> [GIVEN TEXT]:
[Start of section]
The two types of questions are expressive of the views of present-day Russia's two political camps distinctly unequal in strength. The gosudarstvenniki "statehood-niks," supporters of the "sovereign democracy" ideology, prevail both in their own numbers and in terms of electoral support. The oppositionists, though very vocal and well-represented in the media, are clearly outnumbered and stand for ever dwindling sections of the electorate (as the recent provincial elections have shown, to take just one instance).
Like all schemata, this division is an oversimplification, but an overview of the recent and still raging debate shows: there is a case for drawing this main demarcation line.
Yabloko Party leader Grigory Yavlinsky
Says Vyacheslav Nikonov, head of the Unity in the Name of Russia Foundation (and, as all the world knows, the grandson of Stalin's sidekick Vyacheslav Molotov): "February 1917 is not the kind of date that is worth celebrating. In the space of several days Russian statehood was destroyed, and with it, a great country." [2] This can also be taken as the gist of the Solzhenitsyn pamphlet, though Mr. Nikonov insists on disagreeing with some of his points.
Contrariwise, Grigory Yavlinsky, leader of the liberal Yabloko party (no longer represented in the State Duma), states this of his own party: "We are the heirs of February 1917." And he goes on to say: "There was a monarchy in Russia, and it collapsed without any violence at all because it failed to adapt to the new realities. It had wavered for 17 years, set up the Duma, then dispersed it, and it all ended in the czar abdicating. Then, at a time of extreme hardship and disintegration, our country began building a modern, European state, making preparations for a Constituent Assembly, a Constitution, and conducting elections. And when one of the parties, the RSDRP(b) [the Bolsheviks. -- S.R.], lost at the polls, receiving a mere 20 percent [actually 25 percent. -- S.R.], it upped and grabbed power by force." [3] Conclusion: celebrate February 1917 and take over where the "Februarists" left off.
[End of section]
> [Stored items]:
[Start of section]
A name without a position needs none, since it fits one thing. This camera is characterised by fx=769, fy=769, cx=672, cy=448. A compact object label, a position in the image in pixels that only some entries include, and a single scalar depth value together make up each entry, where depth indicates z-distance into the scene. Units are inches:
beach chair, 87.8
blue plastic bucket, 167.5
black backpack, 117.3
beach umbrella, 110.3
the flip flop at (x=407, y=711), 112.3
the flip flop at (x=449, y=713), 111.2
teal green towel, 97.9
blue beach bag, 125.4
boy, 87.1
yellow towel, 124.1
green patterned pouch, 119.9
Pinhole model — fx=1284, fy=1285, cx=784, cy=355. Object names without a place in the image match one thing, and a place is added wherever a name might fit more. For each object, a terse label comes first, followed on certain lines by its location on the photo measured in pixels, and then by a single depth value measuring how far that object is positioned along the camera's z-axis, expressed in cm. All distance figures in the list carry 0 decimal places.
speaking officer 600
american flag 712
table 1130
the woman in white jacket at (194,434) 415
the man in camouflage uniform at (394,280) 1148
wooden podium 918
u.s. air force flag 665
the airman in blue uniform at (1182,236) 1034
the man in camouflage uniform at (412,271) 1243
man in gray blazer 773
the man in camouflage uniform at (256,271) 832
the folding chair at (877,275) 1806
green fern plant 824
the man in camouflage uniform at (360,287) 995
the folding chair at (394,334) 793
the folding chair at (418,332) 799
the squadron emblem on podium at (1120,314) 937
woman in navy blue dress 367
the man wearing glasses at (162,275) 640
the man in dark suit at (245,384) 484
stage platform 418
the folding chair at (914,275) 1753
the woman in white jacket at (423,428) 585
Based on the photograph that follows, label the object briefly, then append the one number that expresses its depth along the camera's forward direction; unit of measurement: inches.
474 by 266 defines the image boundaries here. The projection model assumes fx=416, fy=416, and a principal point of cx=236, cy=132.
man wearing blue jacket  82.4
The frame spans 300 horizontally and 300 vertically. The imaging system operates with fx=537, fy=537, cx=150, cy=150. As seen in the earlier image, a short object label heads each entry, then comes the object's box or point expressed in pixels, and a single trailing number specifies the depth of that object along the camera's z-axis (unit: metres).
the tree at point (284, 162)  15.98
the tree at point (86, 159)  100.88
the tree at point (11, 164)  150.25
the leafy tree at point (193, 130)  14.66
[End of section]
> [TASK ITEM A]:
Answer these questions using the text on the February 1917 debate:
(i) What does Grigory Yavlinsky say his party are the heirs of?
(ii) Which foundation does Vyacheslav Nikonov head?
(iii) What name is given to the supporters of the "sovereign democracy" ideology?
> [TASK ITEM B]:
Reproduce, word for word, the part of the text on the February 1917 debate that opens with the words containing "The two types" and closes with "just one instance).".

> [EXERCISE RESULT A]:
(i) February 1917.
(ii) The Unity in the Name of Russia Foundation.
(iii) The gosudarstvenniki, or "statehood-niks."

> [EXERCISE RESULT B]:
The two types of questions are expressive of the views of present-day Russia's two political camps distinctly unequal in strength. The gosudarstvenniki "statehood-niks," supporters of the "sovereign democracy" ideology, prevail both in their own numbers and in terms of electoral support. The oppositionists, though very vocal and well-represented in the media, are clearly outnumbered and stand for ever dwindling sections of the electorate (as the recent provincial elections have shown, to take just one instance).